Having met Mourinho, he joined the Hornets and worked under some other top managers. Smith added: “Malky Mackay was the manager, his assistant was Sean Dyche and the academy manager was Mark Warburton — so three managers who have had decent careers.
“Watford didn’t have much money so a lot of youth players were brought in. Malkay had me on the bench for Ipswich and Middlesbrough though I didn’t play.
“Sean Dyche gave me my pro deal but the Pozzos were buying the club and he was sacked.
“Then Gianfranco Zola came in. He was the best manager I ever played under. I did well in pre-season and he liked me and put me in the team. We made the play-offs that year.”
But there were injuries, loan moves and then a permanent departure for AFC Wimbledon, who he helped to League Two promotion in 2016.
He left the London area for Plymouth and Yeovil, which almost led to him quitting football aged 25.

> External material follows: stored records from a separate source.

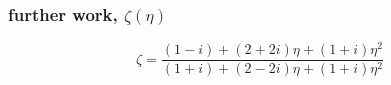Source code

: 
\subsubsection{further work, $\zeta(\eta)$}









\[
\zeta = \frac{(1 - i) + (2 + 2i)\eta + (1 + i)\eta^2}{(1 + i) + (2 - 2i)\eta + (1 + i)\eta^2}
\]
\pagebreak
%
%
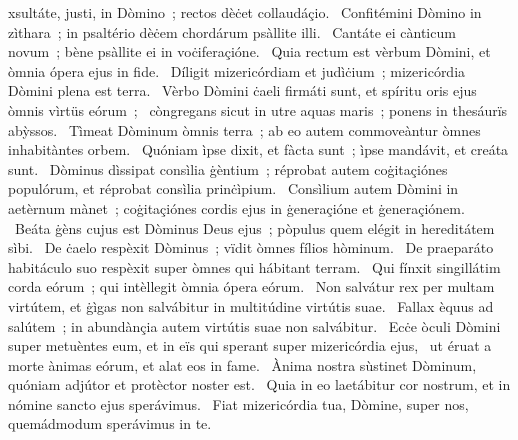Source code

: \psalmChapterWithInscription{}
{ }
{%
xsultáte, justi, in Dòmino~; rectos dèċet collaudáçio. 
~Confitémini Dòmino in zìthara~; in psaltério dèċem chordárum psàllite illi. 
~Cantáte ei cànticum novum~; bène psàllite ei in voċiferaçióne. 
~Quia rectum est vèrbum Dòmini, et òmnia ópera ejus in fide. 
~Díligit mizericórdiam et judìċium~; mizericórdia Dòmini plena est terra. 
~Vèrbo Dòmini ċaeli firmáti sunt, et spíritu oris ejus òmnis vìrtüs eórum~; 
~còngregans sicut in utre aquas maris~; ponens in thesáurïs abỳssos. 
~Tìmeat Dòminum òmnis terra~; ab eo autem commoveàntur òmnes inhabitàntes orbem. 
~Quóniam ìpse dixit, et fàcta sunt~; ìpse mandávit, et creáta sunt. 
~Dòminus dìssipat consìlia ġèntium~; réprobat autem coġitaçiónes populórum, et réprobat consìlia prinċìpium. 
~Consìlium autem Dòmini in aetèrnum mànet~; coġitaçiónes cordis ejus in ġeneraçióne et ġeneraçiónem. 
~Beáta ġèns cujus est Dòminus Deus ejus~; pòpulus quem elégit in hereditátem sìbi. 
~De ċaelo respèxit Dòminus~; vïdit òmnes fílios hòminum. 
~De praeparáto habitáculo suo respèxit super òmnes qui hábitant terram. 
~Qui fínxit singillátim corda eórum~; qui intèllegit òmnia ópera eórum. 
~Non salvátur rex per multam virtútem, et ġìgas non salvábitur in multitúdine virtútis suae. 
~Fallax èquus ad salútem~; in abundànçia autem virtútis suae non salvábitur. 
~Ecċe òculi Dòmini super metuèntes eum, et in eïs qui sperant super mizericórdia ejus, 
~ut éruat a morte ànimas eórum, et alat eos in fame. 
~Ànima nostra sùstinet Dòminum, quóniam adjútor et protèctor noster est. 
~Quia in eo laetábitur cor nostrum, et in nómine sancto ejus sperávimus. 
~Fiat mizericórdia tua, Dòmine, super nos, quemádmodum sperávimus in te. 
}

Smith explained: “I just didn’t enjoy it. I’ve never been one to fall out with people but for whatever reason, me and the manager didn’t get on. I’ve no issue with that. I was just unhappy there and actually thought of quitting altogether.

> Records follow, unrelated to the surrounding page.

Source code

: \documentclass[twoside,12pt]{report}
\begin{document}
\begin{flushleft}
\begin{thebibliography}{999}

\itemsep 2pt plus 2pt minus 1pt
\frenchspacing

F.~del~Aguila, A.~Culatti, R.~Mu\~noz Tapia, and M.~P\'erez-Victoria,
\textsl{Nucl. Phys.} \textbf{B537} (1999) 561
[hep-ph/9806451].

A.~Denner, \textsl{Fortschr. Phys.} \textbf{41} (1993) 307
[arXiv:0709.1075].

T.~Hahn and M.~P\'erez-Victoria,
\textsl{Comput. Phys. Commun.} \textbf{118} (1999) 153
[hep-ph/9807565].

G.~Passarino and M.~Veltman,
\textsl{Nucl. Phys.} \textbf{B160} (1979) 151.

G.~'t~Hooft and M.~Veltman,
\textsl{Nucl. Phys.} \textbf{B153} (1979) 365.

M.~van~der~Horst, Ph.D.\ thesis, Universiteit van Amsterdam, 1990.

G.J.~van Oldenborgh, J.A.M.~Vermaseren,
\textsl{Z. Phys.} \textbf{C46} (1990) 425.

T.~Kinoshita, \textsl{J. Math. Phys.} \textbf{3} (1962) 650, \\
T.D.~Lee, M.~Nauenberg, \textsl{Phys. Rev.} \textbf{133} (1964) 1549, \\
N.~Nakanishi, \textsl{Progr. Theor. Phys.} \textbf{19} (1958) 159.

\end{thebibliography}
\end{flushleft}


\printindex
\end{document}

“My other half Chelsea was there with me but she’s Watford-based, which is where I’d always been too. I went back for pre-season for my second year but I knew it was time. I just said, ‘Mutually cancel my contract, I don’t want a penny’. We wanted to be in Watford.

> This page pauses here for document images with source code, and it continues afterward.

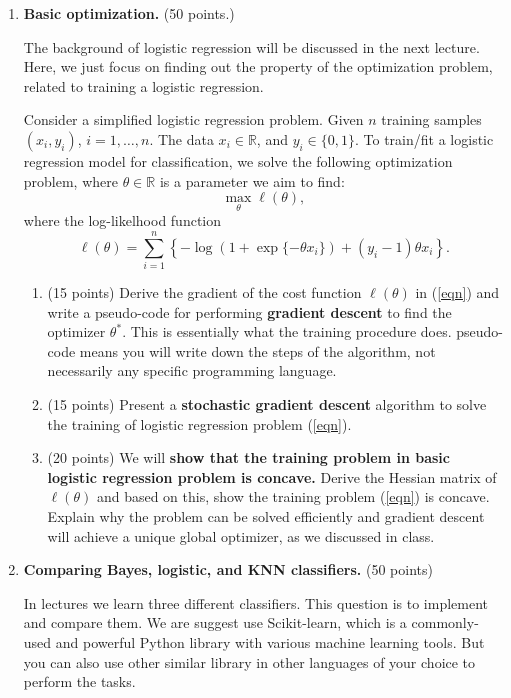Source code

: \documentclass[twoside,10pt]{article}
\begin{document}
\begin{enumerate}

\item {\bf Basic optimization.} (50 points.)

The background of logistic regression will be discussed in the next lecture. Here, we just focus on finding out the property of the optimization problem, related to training a logistic regression. 

Consider a simplified logistic regression problem. 
Given $n$ training samples $(x_i, y_i)$, $i = 1, \ldots, n$. The data $x_i \in \mathbb R$, and $y_i \in \{0, 1\}$.  To train/fit a logistic regression model for classification, we solve the following optimization problem, where $\theta \in \mathbb R$ is a parameter we aim to find:
\begin{equation}
\max_\theta \ell (\theta), \label{eqn}
\end{equation}
where the log-likelhood function \[\ell(\theta) = \sum_{i=1}^n \left\{-\log (1+\exp\{-\theta x_i\}) + (y_i-1) \theta x_i\right\}.\]

\begin{enumerate}
\item (15 points) Derive the gradient of the cost function $\ell(\theta)$ in (\ref{eqn}) and write a pseudo-code for performing {\bf gradient descent} to find the optimizer $\theta^*$. This is essentially what the training procedure does. pseudo-code  means you will write down the steps of the algorithm, not necessarily any specific programming language. 
\item (15 points) Present a {\bf stochastic gradient descent} algorithm to solve the training of logistic regression problem (\ref{eqn}). 
\item (20 points) We will {\bf show that the training problem in basic logistic regression problem is concave.} Derive the Hessian matrix of $\ell(\theta)$ and based on this, show the training problem (\ref{eqn}) is concave. Explain why the problem can be solved efficiently and gradient descent will achieve a unique global optimizer, as we discussed in class. 

\end{enumerate}
 
\item {\bf Comparing Bayes, logistic, and KNN classifiers.} (50 points)

In lectures we learn three different classifiers. This question is to implement and compare them. We are suggest use \textsf{Scikit-learn}, which is a commonly-used and powerful \textsf{Python} library with various machine learning tools. But you can also use other similar library in other languages of your choice to perform the tasks. 




\end{enumerate}
\end{document}
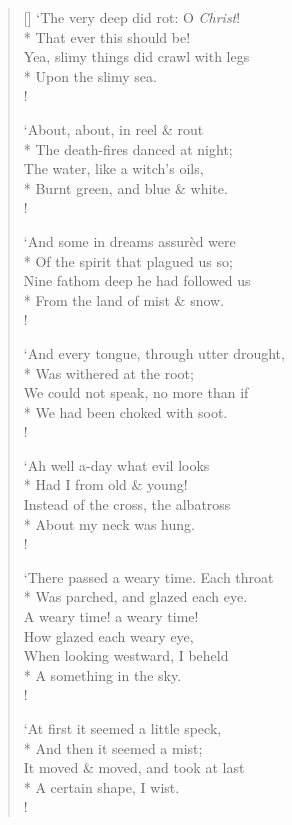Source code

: \documentclass[MAIN]{subfiles}
\begin{document}
\begin{verse}[\versewidth]
`The very deep did rot: O \emph{Christ}!\\*
\vin That ever this should be!\\
Yea, slimy things did crawl with legs\\*
\vin Upon the slimy sea.\\!

`About, about, in reel \& rout\\*
\vin The death-fires danced at night;\\ 
The water, like a witch's oils,\\*
\vin Burnt green, and blue \& white.\\!

`And some in dreams assur\`ed were\\*
\vin Of the spirit that plagued us so;\\
Nine fathom deep he had followed us\\*
\vin From the land of mist \& snow.\\!

`And every tongue, through utter drought,\\*
\vin Was withered at the root;\\
We could not speak, no more than if\\*
\vin We had been choked with soot.\\!

`Ah well a-day what evil looks\\*
\vin Had I from old \& young!\\
Instead of the cross, the albatross\\*
\vin About my neck was hung.\\!

 `There passed a weary time. Each throat\\*
\vin Was parched, and glazed each eye.\\
A weary time! a weary time!\\
\vin How glazed each weary eye,\\
When looking westward, I beheld\\*
\vin A something in the sky.\\!

`At first it seemed a little speck,\\*
\vin And then it seemed a mist;\\
It moved \& moved, and took at last\\*
\vin A certain shape, I wist.\\!


\end{verse}
\end{document}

“It happened so quickly my agent didn’t have much time, I just said I wanted a club, I didn’t care about the level. So that day I signed for Boreham Wood and I’ve been in the National League ever since.
“We’re third in the league and have games in hand so promotion is the main aim. The chairman has been here 23 years and built the club that is ready for the league.
“The stadium is fantastic, the pitch is a million-pound pitch because Arsenal Ladies use it, we’ve got a 5G training pitch.
“That’s why before Saturday’s game with Eastleigh, we stressed that was the big game.
“Players can be forgiven for thinking, ‘Don’t get injured, then enjoy playing Everton’. So it was important we got the win.”